FOMC MEETING: MORE TALK OR FINALLY SOME SUBSTANCE?

It's like an old record that doesn't know when to stop. Just yesterday we have several Fed speakers talking about rate hike and pushing the dollar up when the dollar fell through the 100 Yen handle. The result of it? A US$16 per oz take down on gold. Gold is down again as I write. Perhaps the take down by the BIS did not help the distressed financial institution in covering its massive short positions so there is need to rely on some Fed speaks tonic.

Today, the FOMC meeting minutes will be out and I am almost certain we can expect more Fed speaks that a rate hike is still on the table and that they will be watching the volatility in the market for signs of weakness.

What if the Fed decides to raise rate? Well the likely consequences will be:

1) Raising interest rate when the GDP is low, Productivity is low, Retail Sales is low, is a nightmare scenario. But hey, the Fed has the "awesome" jobs report to rely on. I can only expect further decline in economic activities which will cause more companies to lay off employees.

2) US companies have to wake up to the fact that they need to allocate larger sums  to service their debts which have skyrocketed to trillions of dollars in all forms of financial engineering to boost the share price

3) The above will impact on corporate earnings which are already in consecutive quarters of decline.

4) Any hint of rate hike will boost the value of the dollar which will result in US made goods and services much more expensive, therefore impacting the export market. For multinationals, the conversion of foreign earned currencies into the dollar will result in a reduction in earnings.

5) With 2) and 3) above, does it warrant a re-rating of the S&P companies which are already at multi-years high in terms of PE ratio? Will the S&P collapse under the weight of overvaluation?

6) A rise in interest rate will also result in the US government needing to borrow more money at a higher interest in order to pay for debts which were borrowed at lower interest (make any sense to you?). The US government has US$19.5T in debt with tax collection that has been falling due to lower corporate earnings and lower paying jobs on top of having a budget and trade deficit of more than US$1T each year.

7) The BOJ and ECB will be cheering of course as this will boost their exports. The PBOC on the other hand will devalue the Yuan further in response to the rate hike. So any devaluation of the Yuan will impact upon the US$ as the Yuan is closely peg to the US$. So US$ could fall if China devalues, and then the ECB and BOJ will have more QE and NIRP to weaken their respective currencies.
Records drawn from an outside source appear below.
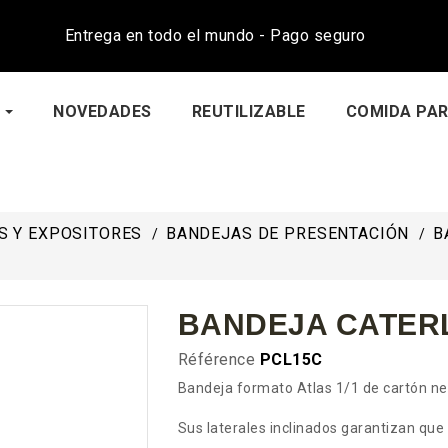
Entrega en todo el mundo - Pago seguro
NOVEDADES
REUTILIZABLE
COMIDA PAR
S Y EXPOSITORES
BANDEJAS DE PRESENTACIÓN
B
BANDEJA CATERL
Référence
PCL15C
Bandeja formato Atlas 1/1 de cartón neg
Sus laterales inclinados garantizan que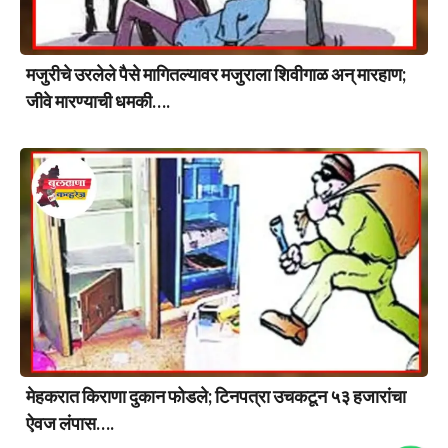
मजुरीचे उरलेले पैसे मागितल्यावर मजुराला शिवीगाळ अन् मारहाण;
जीवे मारण्याची धमकी….
मेहकरात किराणा दुकान फोडले; टिनपत्रा उचकटून ५३ हजारांचा
ऐवज लंपास….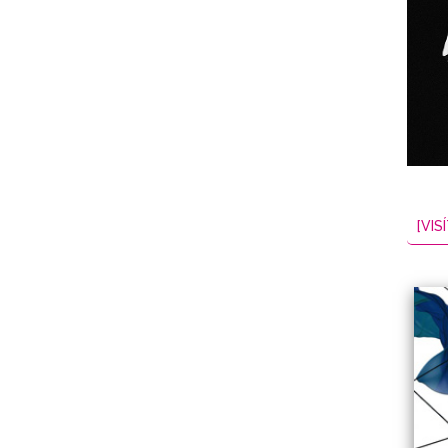
NES
EL
2026-08-06
[VISÍ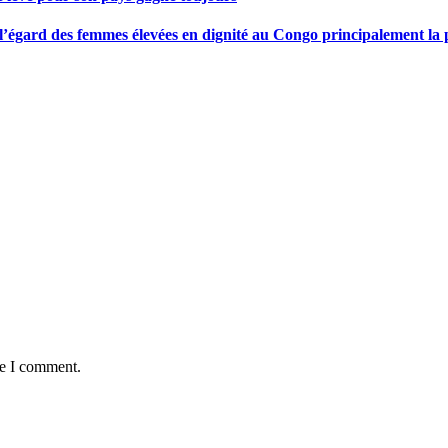
gard des femmes élevées en dignité au Congo principalement la pre
me I comment.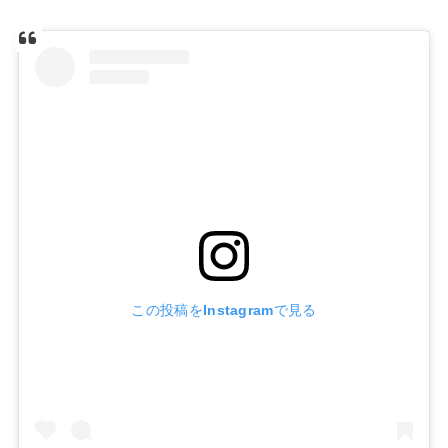
この投稿をInstagramで見る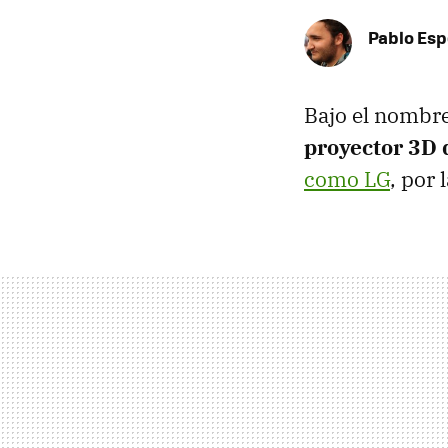
Pablo Es
Bajo el nombr
proyector 3D 
como LG
, por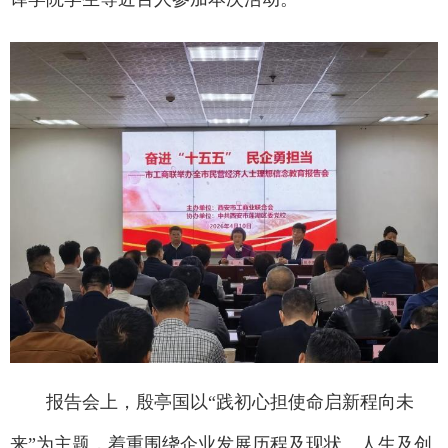
报告会上，殷亭国以“践初心担使命启新程向未
来”为主题，着重围绕企业发展历程及现状、人生及创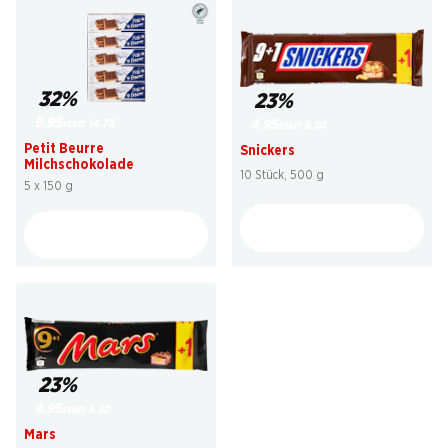
32%
23%
9.95
statt 14.75
4.95
statt 6.50
Petit Beurre
Snickers
Milchschokolade
10 Stück, 500 g
5 x 150 g
23%
4.95
statt 6.50
Mars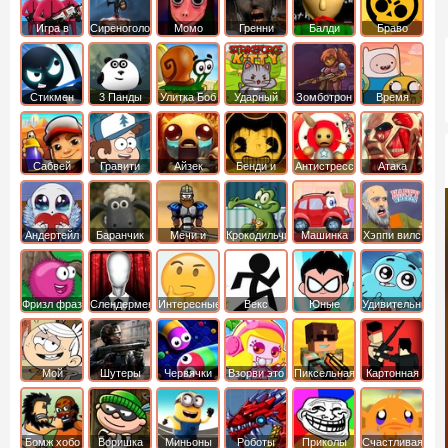
Игра в
Сиреноголовый
Момо
Гренни
Балди
Браво
Кальмара
Старс
Стикмен
3 Панды
Улитка Боб
Ударный
Зомботрон
Время
отряд котят
Приключений
Сабвей
Гравити
Айзек
Бенди и
Антистресс
Атака
Серф
Фолз
Чернильная
Титанов
машина
Андертейл
Баранчик
Мечи и
Крокодильчик
Машинка
Хэппи вилс
Шон
Сандали
Свомпи
Вилли
Фризл фраз
Слендермен
Интересные
Векс
Юные
Удивительный
титаны
мир
вперед
Гамбола
Мой
Шутеры
Червячки
Взорви это
Пиксельная
Картонная
шумный
война
башка
дом
Бомж хобо
Воришка
Миньоны
Роботы
Приколы
Счастливая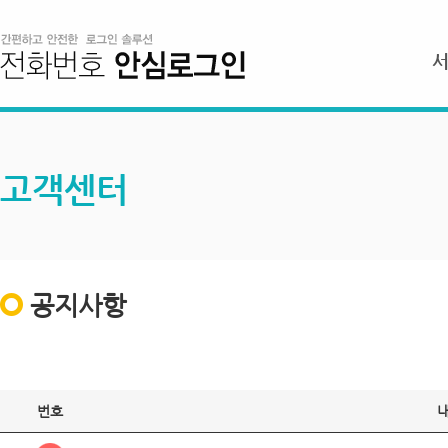
고객센터
공지사항
번호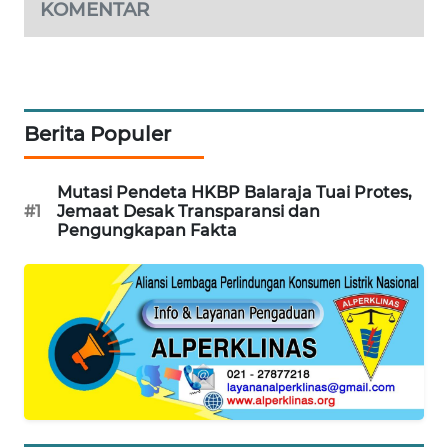
KOMENTAR
WN
SUMEDANG
WN
CIANJUR
Berita Populer
WN
Mutasi Pendeta HKBP Balaraja Tuai Protes,
KEPULAUAN
#1
Jemaat Desak Transparansi dan
SERIBU
Pengungkapan Fakta
WN
TANGERANG
WN
BINJAI
WN
CIREBON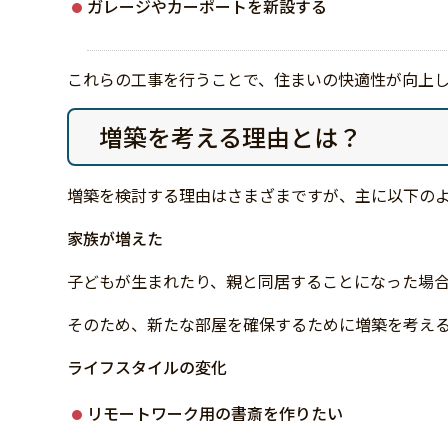
ガレージやカーポートを新設する
これらの工事を行うことで、住まいの快適性が向上
増築を考える理由とは？
増築を検討する理由はさまざまですが、主に以下の
家族が増えた
子どもが生まれたり、親と同居することになった場
そのため、新たな部屋を確保するために増築を考え
ライフスタイルの変化
リモートワーク用の書斎を作りたい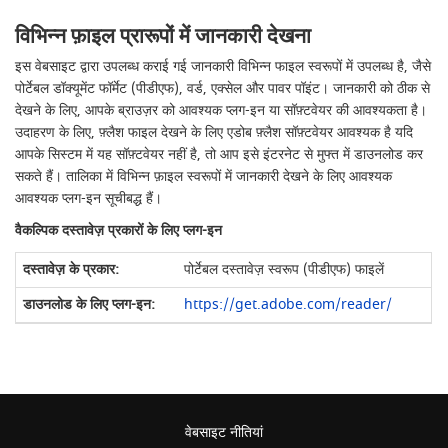
विभिन्न फ़ाइल प्रारूपों में जानकारी देखना
इस वेबसाइट द्वारा उपलब्ध कराई गई जानकारी विभिन्न फाइल स्वरूपों में उपलब्ध है, जैसे
पोर्टेबल डॉक्यूमेंट फॉर्मेट (पीडीएफ), वर्ड, एक्सेल और पावर पॉइंट। जानकारी को ठीक से
देखने के लिए, आपके ब्राउज़र को आवश्यक प्लग-इन या सॉफ़्टवेयर की आवश्यकता है।
उदाहरण के लिए, फ़्लैश फाइल देखने के लिए एडोब फ़्लैश सॉफ़्टवेयर आवश्यक है यदि
आपके सिस्टम में यह सॉफ़्टवेयर नहीं है, तो आप इसे इंटरनेट से मुफ्त में डाउनलोड कर
सकते हैं। तालिका में विभिन्न फ़ाइल स्वरूपों में जानकारी देखने के लिए आवश्यक
आवश्यक प्लग-इन सूचीबद्ध हैं।
वैकल्पिक दस्तावेज़ प्रकारों के लिए प्लग-इन
पोर्टेबल दस्तावेज़ स्वरूप (पीडीएफ) फाइलें
https://get.adobe.com/reader/
वेबसाइट नीतियां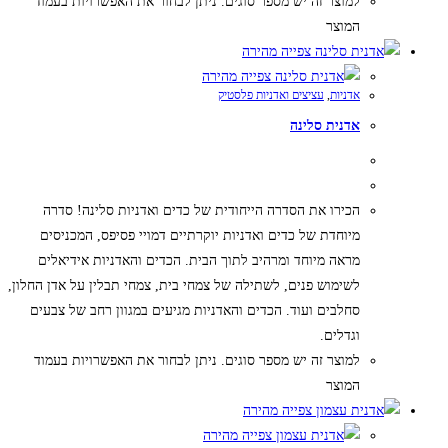
למוצר זה יש מספר סוגים. ניתן לבחור את האפשרויות בעמוד
המוצר
צפייה מהירה
צפייה מהירה
אדניות
,
עציצים ואדניות פלסטיק
אדנית סלינה
הכירו את הסדרה הייחודית של כדים ואדניות סלינה! סדרה
מיוחדת של כדים ואדניות יוקרתיים דמויי פסיפס, המכניסים
מראה מיוחד ומרהיב לתוך הבית. הכדים והאדניות אידיאלים
לשימוש פנים, לשתילה של צמחי בית, צמחי תבלין על אדן החלון,
סחלבים ועוד. הכדים והאדניות מגיעים במגוון רחב של צבעים
וגדלים.
למוצר זה יש מספר סוגים. ניתן לבחור את האפשרויות בעמוד
המוצר
צפייה מהירה
צפייה מהירה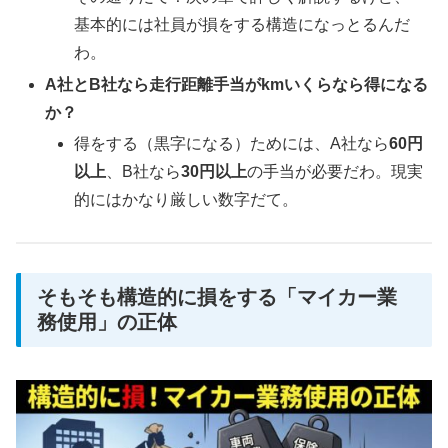
基本的には社員が損をする構造になっとるんだ
わ。
A社とB社なら走行距離手当がkmいくらなら得になる
か？
得をする（黒字になる）ためには、A社なら
60円
以上
、B社なら
30円以上
の手当が必要だわ。現実
的にはかなり厳しい数字だて。
そもそも構造的に損をする「マイカー業
務使用」の正体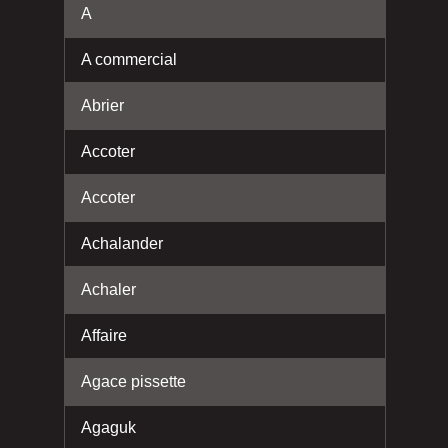
A
A commercial
Abrier
Accoter
Accoter
Achalander
Achaler
Affaire
Agace pissette
Agaguk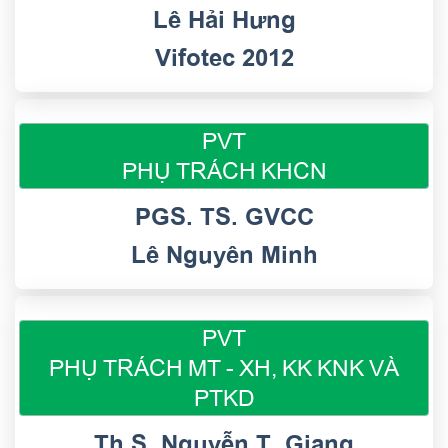
Lê Hải Hưng
Vifotec 2012
PVT
PHỤ TRÁCH KHCN
PGS. TS. GVCC
Lê Nguyên Minh
PVT
PHỤ TRÁCH MT - XH, KK KNK VÀ
PTKD
Th.S. Nguyễn T. Giang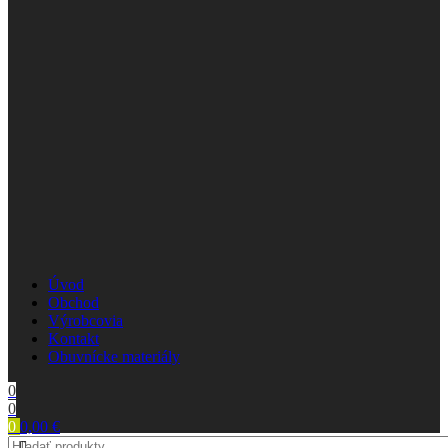
Úvod
Obchod
Výrobcovia
Kontakt
Obuvnícke materiály
0
0
0
0,00
€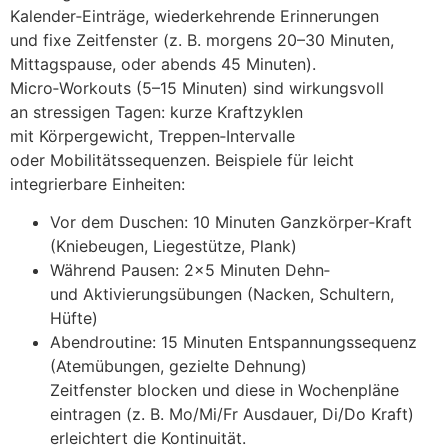
Kalender‑Einträge, wiederkehrende Erinnerungen
u‬nd fixe Zeitfenster (z. B. m‬orgens 20–30 Minuten,
Mittagspause, o‬der a‬bends 45 Minuten).
Micro‑Workouts (5–15 Minuten) s‬ind wirkungsvoll
a‬n stressigen Tagen: k‬urze Kraftzyklen
m‬it Körpergewicht, Treppen‑Intervalle
o‬der Mobilitätssequenzen. B‬eispiele f‬ür leicht
integrierbare Einheiten:
V‬or d‬em Duschen: 10 M‬inuten Ganzkörper‑Kraft
(Kniebeugen, Liegestütze, Plank)
W‬ährend Pausen: 2×5 M‬inuten Dehn‑
u‬nd Aktivierungsübungen (Nacken, Schultern,
Hüfte)
Abendroutine: 15 M‬inuten Entspannungssequenz
(Atemübungen, gezielte Dehnung)
Zeitfenster blocken u‬nd d‬iese i‬n Wochenpläne
eintragen (z. B. Mo/Mi/Fr Ausdauer, Di/Do Kraft)
erleichtert d‬ie Kontinuität.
See why this is a vicious cyrcle which will never end?

Incidentally, reports have surfaced that the ECB is running out of bonds to buy. The BOJ meanwhile is the top shareholder in 55 companies and is the top 10 shareholder in 90% of the companies listed on the Nikkei. The balance sheet of the BOJ has reached 250% the country's GDP. How on earth is the BOJ going to unwind its positions without causing a market collapse? But for the BOJ, "the market is down down, let's buy some more" policy will one day reared its ugly head and cause mayhem in the market.

What happens if the Fed decides not to raise rate?

1) US$ will fall and the Japan market could tank the next day. Gold and silver could recoup some of the early losses.

2) Oil could spike, and cause inflationary pressure further down the road.

3) The stock market will respond with a spike, pushing the PE ratio to even higher levels. But hey, aren't the central banks now supporting the global markets?

4) More borrowing binge by companies eager to refinance their debts.

5) Growing monstrosity in asset bubbles, pushing global risks to unimaginable levels.

There you have it. Just my opinion of course. Perhaps that is why being bullish in precious metals, miners and related ETFs is still not a bad thing.